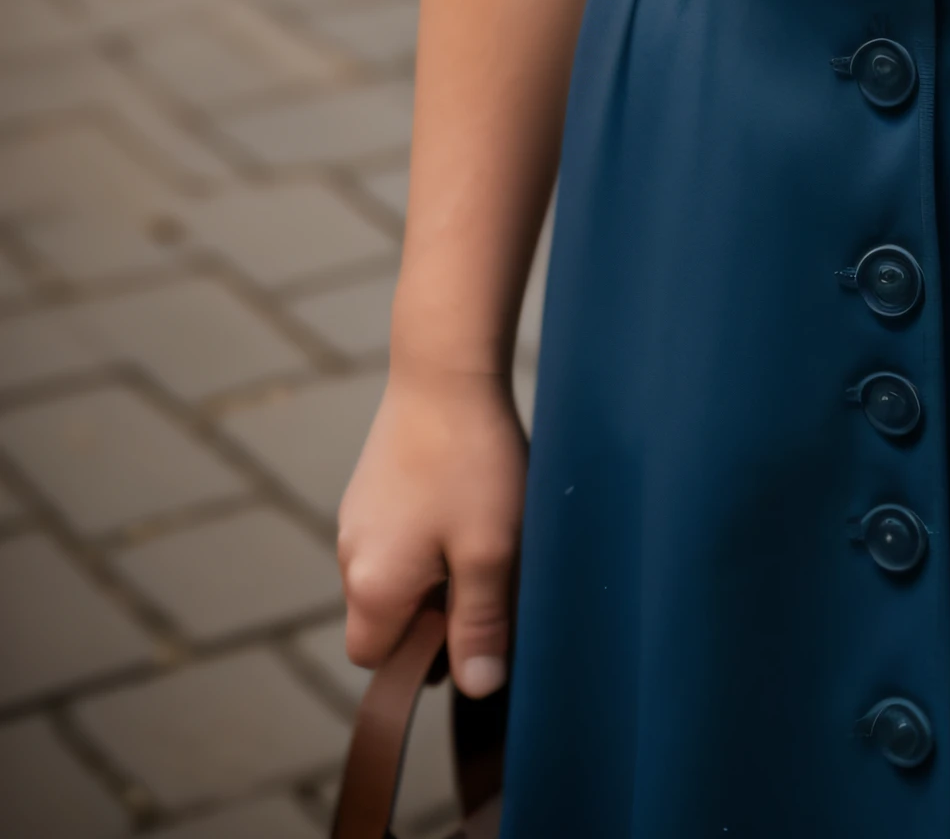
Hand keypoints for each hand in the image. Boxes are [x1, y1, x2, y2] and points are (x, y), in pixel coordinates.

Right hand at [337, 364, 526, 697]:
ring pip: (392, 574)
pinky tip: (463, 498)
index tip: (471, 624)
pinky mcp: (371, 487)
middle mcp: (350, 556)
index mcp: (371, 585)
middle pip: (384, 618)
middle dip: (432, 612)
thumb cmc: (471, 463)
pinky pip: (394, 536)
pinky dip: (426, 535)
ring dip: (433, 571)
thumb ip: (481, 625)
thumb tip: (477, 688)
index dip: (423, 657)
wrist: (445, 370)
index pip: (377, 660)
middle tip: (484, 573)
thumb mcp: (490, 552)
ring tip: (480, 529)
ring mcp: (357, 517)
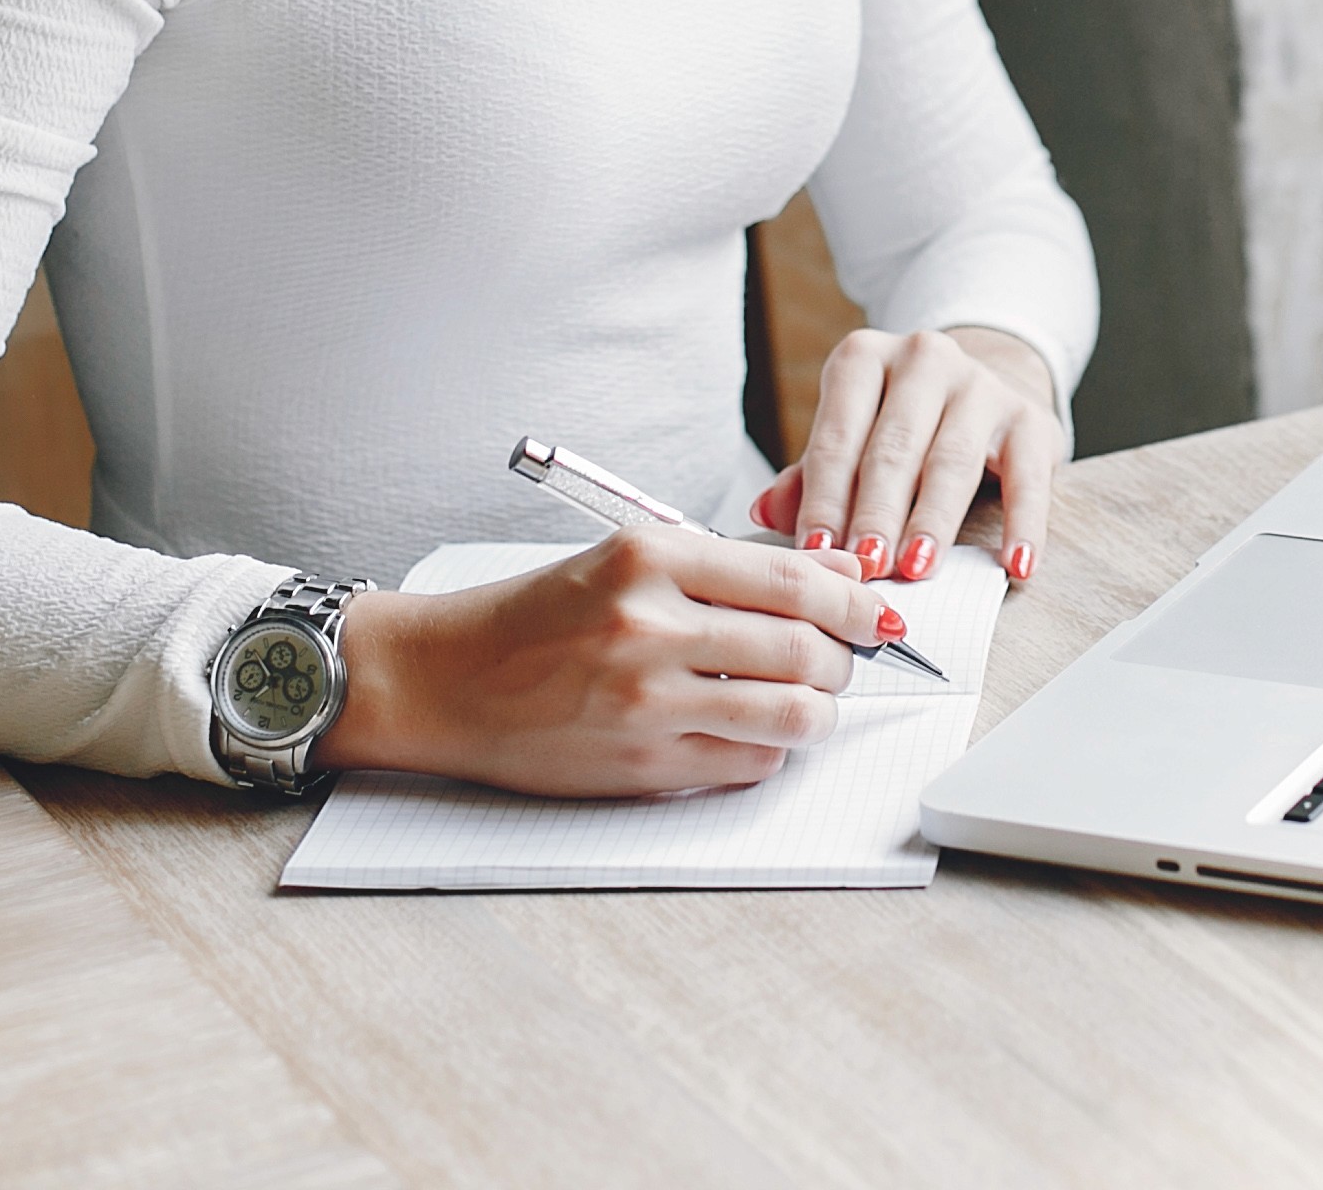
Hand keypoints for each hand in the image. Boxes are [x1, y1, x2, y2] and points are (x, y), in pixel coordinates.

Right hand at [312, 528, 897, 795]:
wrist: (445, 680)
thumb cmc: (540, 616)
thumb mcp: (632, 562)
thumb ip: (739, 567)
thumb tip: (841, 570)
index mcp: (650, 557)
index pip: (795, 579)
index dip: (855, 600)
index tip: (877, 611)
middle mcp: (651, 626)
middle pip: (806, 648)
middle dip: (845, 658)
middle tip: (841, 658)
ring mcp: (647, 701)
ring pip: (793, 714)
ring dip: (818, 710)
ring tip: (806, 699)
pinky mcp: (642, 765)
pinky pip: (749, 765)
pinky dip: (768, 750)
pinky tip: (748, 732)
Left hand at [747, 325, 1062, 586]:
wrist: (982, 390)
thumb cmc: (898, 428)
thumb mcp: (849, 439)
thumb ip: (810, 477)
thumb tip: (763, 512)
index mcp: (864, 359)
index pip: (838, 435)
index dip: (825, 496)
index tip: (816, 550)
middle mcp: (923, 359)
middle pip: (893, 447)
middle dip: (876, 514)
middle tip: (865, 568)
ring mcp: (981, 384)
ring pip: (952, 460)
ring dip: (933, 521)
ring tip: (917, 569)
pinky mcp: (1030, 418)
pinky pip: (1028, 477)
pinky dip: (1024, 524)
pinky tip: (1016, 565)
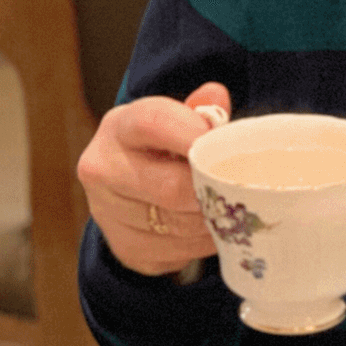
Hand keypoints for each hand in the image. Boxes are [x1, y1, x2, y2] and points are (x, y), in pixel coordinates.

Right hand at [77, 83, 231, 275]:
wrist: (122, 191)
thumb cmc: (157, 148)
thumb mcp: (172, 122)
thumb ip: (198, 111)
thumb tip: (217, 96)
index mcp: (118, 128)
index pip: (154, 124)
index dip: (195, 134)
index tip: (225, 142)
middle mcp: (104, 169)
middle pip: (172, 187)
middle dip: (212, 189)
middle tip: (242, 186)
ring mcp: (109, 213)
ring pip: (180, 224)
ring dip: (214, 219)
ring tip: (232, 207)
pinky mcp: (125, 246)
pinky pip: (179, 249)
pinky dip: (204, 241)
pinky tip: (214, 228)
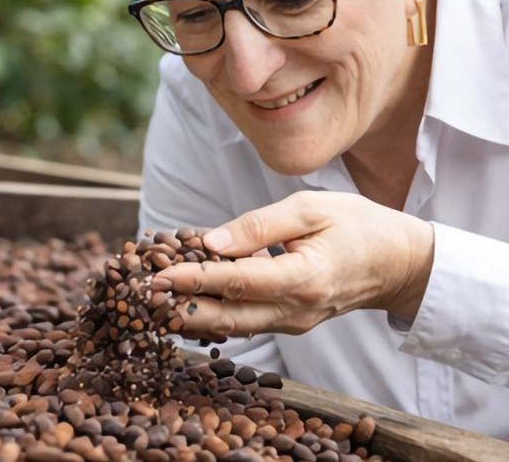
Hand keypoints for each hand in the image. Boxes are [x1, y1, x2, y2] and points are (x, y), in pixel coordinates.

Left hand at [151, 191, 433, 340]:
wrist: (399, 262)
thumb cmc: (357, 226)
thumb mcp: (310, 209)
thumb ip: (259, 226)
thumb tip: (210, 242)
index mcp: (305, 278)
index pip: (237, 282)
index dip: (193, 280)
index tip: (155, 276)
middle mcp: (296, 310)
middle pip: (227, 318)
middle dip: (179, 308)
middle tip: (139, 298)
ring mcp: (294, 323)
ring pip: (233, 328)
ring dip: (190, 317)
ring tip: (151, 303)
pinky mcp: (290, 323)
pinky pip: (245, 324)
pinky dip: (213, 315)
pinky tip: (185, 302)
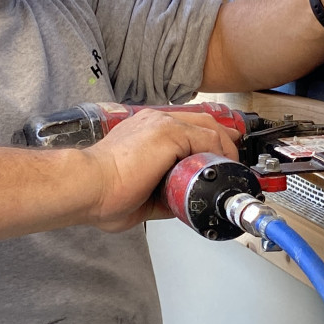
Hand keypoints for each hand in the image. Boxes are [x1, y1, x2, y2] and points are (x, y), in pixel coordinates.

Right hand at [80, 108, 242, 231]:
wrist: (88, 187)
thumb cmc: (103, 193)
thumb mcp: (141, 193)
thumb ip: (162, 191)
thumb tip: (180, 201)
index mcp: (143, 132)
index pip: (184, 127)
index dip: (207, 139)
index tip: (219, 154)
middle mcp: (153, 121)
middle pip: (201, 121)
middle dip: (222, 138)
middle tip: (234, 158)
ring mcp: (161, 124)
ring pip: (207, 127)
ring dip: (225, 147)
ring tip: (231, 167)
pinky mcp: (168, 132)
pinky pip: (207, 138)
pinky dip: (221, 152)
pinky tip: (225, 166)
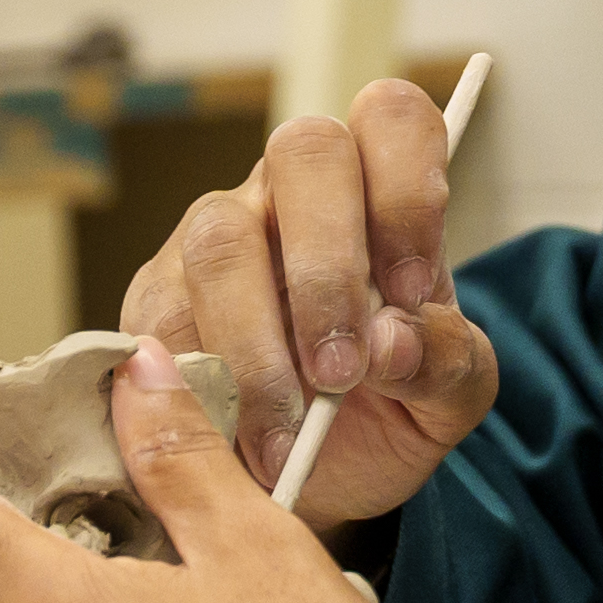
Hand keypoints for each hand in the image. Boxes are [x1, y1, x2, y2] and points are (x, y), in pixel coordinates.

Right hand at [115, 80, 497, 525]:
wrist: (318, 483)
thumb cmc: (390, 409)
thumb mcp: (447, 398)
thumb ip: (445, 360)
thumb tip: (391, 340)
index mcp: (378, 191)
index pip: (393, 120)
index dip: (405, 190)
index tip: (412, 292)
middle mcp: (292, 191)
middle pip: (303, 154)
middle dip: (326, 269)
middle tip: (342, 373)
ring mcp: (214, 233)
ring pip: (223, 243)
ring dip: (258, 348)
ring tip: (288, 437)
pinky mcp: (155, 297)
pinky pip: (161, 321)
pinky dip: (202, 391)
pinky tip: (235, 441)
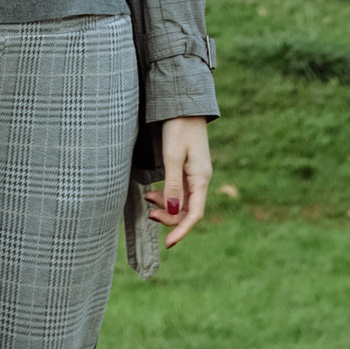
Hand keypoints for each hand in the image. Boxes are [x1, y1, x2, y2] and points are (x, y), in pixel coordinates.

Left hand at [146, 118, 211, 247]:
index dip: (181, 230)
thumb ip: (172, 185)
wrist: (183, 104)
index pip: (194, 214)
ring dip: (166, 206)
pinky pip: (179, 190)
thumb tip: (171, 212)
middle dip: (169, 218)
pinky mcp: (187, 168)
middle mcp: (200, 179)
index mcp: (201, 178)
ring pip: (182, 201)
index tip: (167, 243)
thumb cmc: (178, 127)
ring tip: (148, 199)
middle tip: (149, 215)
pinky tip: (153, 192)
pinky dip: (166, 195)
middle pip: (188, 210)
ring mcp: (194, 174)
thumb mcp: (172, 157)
════════════════════
The task →
Say again, exactly, only those lines of the records that run from the start through the line with "thumb tip: (763, 512)". Pictures are to be skipped.

Exercise solution →
Hand keypoints for each hand in the image. Boxes are [x1, y1, x2, y2] and points are (x, y), in pixel coordinates.

Right hand at [337, 364, 526, 697]:
ring pip: (392, 574)
pinky tip: (463, 498)
index tip: (471, 624)
pinky mcp: (371, 487)
middle mcp: (350, 556)
index mcp: (371, 585)
middle pip: (384, 618)
middle dip: (432, 612)
thumb cmc: (471, 463)
pinky pip: (394, 536)
pinky dip: (426, 535)
ring dip: (433, 571)
thumb ip: (481, 625)
thumb tip: (477, 688)
index dip: (423, 657)
wrist: (445, 370)
index pip: (377, 660)
middle tip: (484, 573)
thumb mcp: (490, 552)
ring tip: (480, 529)
ring mcp: (357, 517)
Hand keypoints for each hand in the image. Boxes are [x1, y1, x2, y2] and points are (x, y), in pixel coordinates.

Right hand at [312, 528, 897, 795]:
wrist: (445, 680)
thumb cmc: (540, 616)
thumb mcp: (632, 562)
thumb ip: (739, 567)
thumb tip: (841, 570)
index mcp: (650, 557)
index pip: (795, 579)
index dip: (855, 600)
index tip: (877, 611)
middle mcp: (651, 626)
middle pip: (806, 648)
middle dip: (845, 658)
middle tip: (841, 658)
ring mcp: (647, 701)
ring pip: (793, 714)
ring dip: (818, 710)
ring tip: (806, 699)
pinky mcp: (642, 765)
pinky pip: (749, 765)
pinky dip: (768, 750)
pinky tip: (748, 732)
Left hand at [747, 325, 1062, 586]:
wrist: (982, 390)
thumb cmc: (898, 428)
thumb mcp: (849, 439)
thumb ip: (810, 477)
thumb tip: (763, 512)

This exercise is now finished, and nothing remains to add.